■ What is being asked: Turn every line of text in the data below into one JSON list of strings, one string per line, skipping blank lines. Leave the pictures out of the answer.
(Beginning of Data to process)
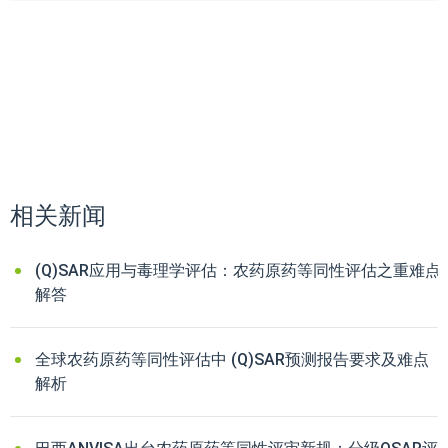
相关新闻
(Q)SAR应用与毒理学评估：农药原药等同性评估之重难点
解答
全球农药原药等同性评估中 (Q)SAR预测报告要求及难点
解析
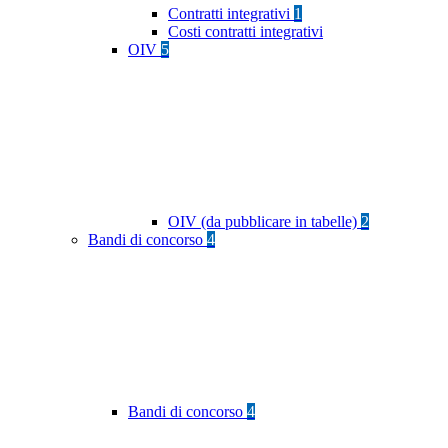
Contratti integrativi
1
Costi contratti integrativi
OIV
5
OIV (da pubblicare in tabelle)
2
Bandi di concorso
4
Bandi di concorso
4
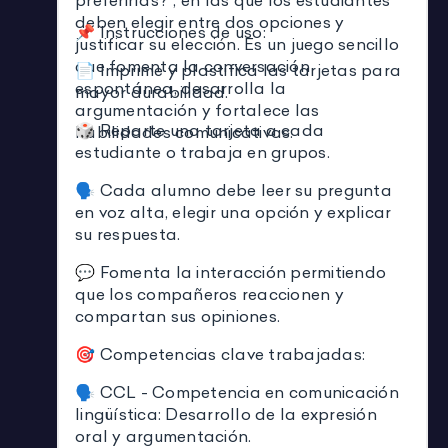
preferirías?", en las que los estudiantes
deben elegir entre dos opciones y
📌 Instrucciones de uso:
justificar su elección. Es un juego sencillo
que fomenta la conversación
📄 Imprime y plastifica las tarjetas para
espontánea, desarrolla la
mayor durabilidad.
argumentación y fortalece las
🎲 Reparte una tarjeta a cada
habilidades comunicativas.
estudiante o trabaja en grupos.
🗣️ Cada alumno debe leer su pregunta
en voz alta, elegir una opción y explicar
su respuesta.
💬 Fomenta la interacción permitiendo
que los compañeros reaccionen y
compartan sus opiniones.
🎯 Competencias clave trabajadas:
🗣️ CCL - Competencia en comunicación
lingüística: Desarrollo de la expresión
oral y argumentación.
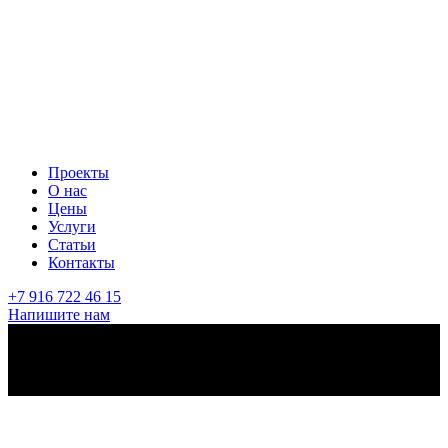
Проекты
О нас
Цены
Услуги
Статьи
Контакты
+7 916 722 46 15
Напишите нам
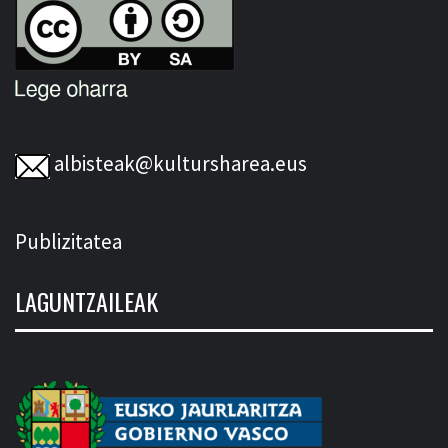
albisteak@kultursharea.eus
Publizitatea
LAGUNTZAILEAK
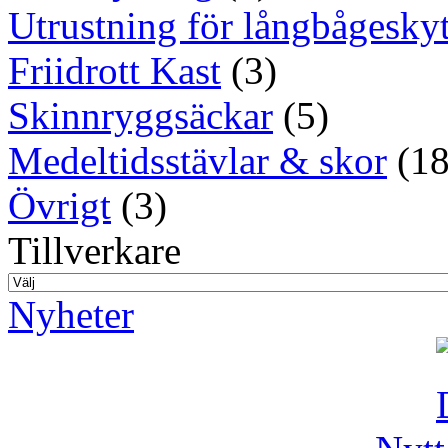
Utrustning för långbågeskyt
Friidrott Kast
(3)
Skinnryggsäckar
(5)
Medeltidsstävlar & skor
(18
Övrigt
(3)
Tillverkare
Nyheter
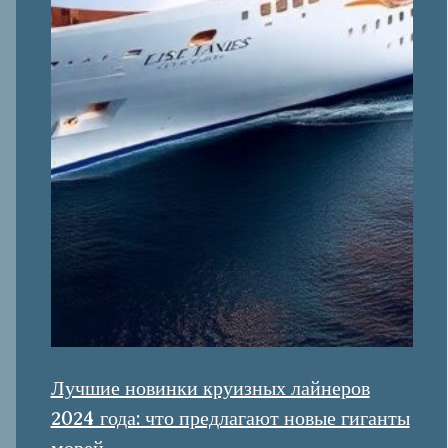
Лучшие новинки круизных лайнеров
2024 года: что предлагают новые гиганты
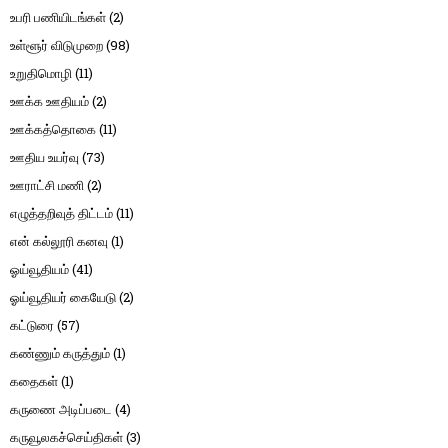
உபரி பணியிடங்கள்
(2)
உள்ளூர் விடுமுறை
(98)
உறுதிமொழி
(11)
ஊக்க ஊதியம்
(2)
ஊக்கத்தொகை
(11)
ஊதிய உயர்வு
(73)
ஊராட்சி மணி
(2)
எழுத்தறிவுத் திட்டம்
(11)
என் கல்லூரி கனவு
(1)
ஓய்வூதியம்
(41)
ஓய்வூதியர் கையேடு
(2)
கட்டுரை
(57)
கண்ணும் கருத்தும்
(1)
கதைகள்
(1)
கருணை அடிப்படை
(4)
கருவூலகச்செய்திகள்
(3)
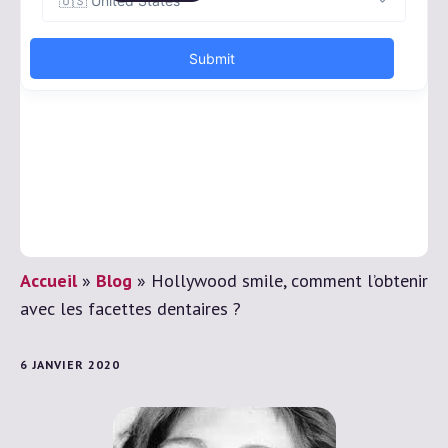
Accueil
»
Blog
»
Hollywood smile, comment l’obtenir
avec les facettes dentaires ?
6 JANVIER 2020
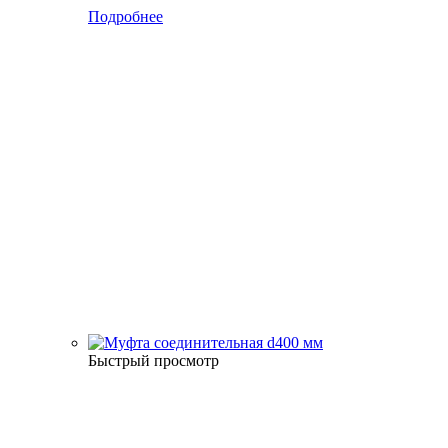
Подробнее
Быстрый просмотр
(End of Data to process)
■ Response box:
[
  "相关新闻",
  "(Q)SAR应用与毒理学评估：农药原药等同性评估之重难点",
  "解答",
  "全球农药原药等同性评估中 (Q)SAR预测报告要求及难点",
  "解析",
  "Contratti integrativi",
  "1",
  "Costi contratti integrativi",
  "OIV",
  "5",
  "OIV (da pubblicare in tabelle)",
  "2",
  "Bandi di concorso",
  "4",
  "Bandi di concorso",
  "4",
  "preferirías?\", en las que los estudiantes",
  "deben elegir entre dos opciones y",
  "📌 Instrucciones de uso:",
  "justificar su elección. Es un juego sencillo",
  "que fomenta la conversación",
  "📄 Imprime y plastifica las tarjetas para",
  "espontánea, desarrolla la",
  "mayor durabilidad.",
  "argumentación y fortalece las",
  "🎲 Reparte una tarjeta a cada",
  "habilidades comunicativas.",
  "estudiante o trabaja en grupos.",
  "🗣️ Cada alumno debe leer su pregunta",
  "en voz alta, elegir una opción y explicar",
  "su respuesta.",
  "💬 Fomenta la interacción permitiendo",
  "que los compañeros reaccionen y",
  "compartan sus opiniones.",
  "🎯 Competencias clave trabajadas:",
  "🗣️ CCL - Competencia en comunicación",
  "lingüística: Desarrollo de la expresión",
  "oral y argumentación.",
  "Проекты",
  "О нас",
  "Цены",
  "Услуги",
  "Статьи",
  "Контакты",
  "+7 916 722 46 15",
  "Напишите нам",
  "albisteak@kultursharea.eus",
  "Publizitatea",
  "LAGUNTZAILEAK",
  "Utrustning för långbågeskyt",
  "Friidrott Kast",
  "(3)",
  "Skinnryggsäckar",
  "(5)",
  "Medeltidsstävlar & skor",
  "(18",
  "Övrigt",
  "(3)",
  "Tillverkare",
  "Nyheter",
  "Лучшие новинки круизных лайнеров",
  "2024 года: что предлагают новые гиганты",
  "உபரி பணியிடங்கள்",
  "(2)",
  "உள்ளூர் விடுமுறை",
  "(98)",
  "உறுதிமொழி",
  "(11)",
  "ஊக்க ஊதியம்",
  "(2)",
  "ஊக்கத்தொகை",
  "(11)",
  "ஊதிய உயர்வு",
  "(73)",
  "ஊராட்சி மணி",
  "(2)",
  "எழுத்தறிவுத் திட்டம்",
  "(11)",
  "என் கல்லூரி கனவு",
  "(1)",
  "ஓய்வூதியம்",
  "(41)",
  "ஓய்வூதியர் கையேடு",
  "(2)",
  "கட்டுரை",
  "(57)",
  "கண்ணும் கருத்தும்",
  "(1)",
  "கதைகள்",
  "(1)",
  "கருணை அடிப்படை",
  "(4)",
  "கருவூலகச்செய்திகள்",
  "(3)",
  "Accueil",
  "»",
  "Blog",
  "»",
  "Hollywood smile, comment l’obtenir",
  "avec les facettes dentaires ?",
  "6 JANVIER 2020",
  "Подробнее",
  "Быстрый просмотр"
]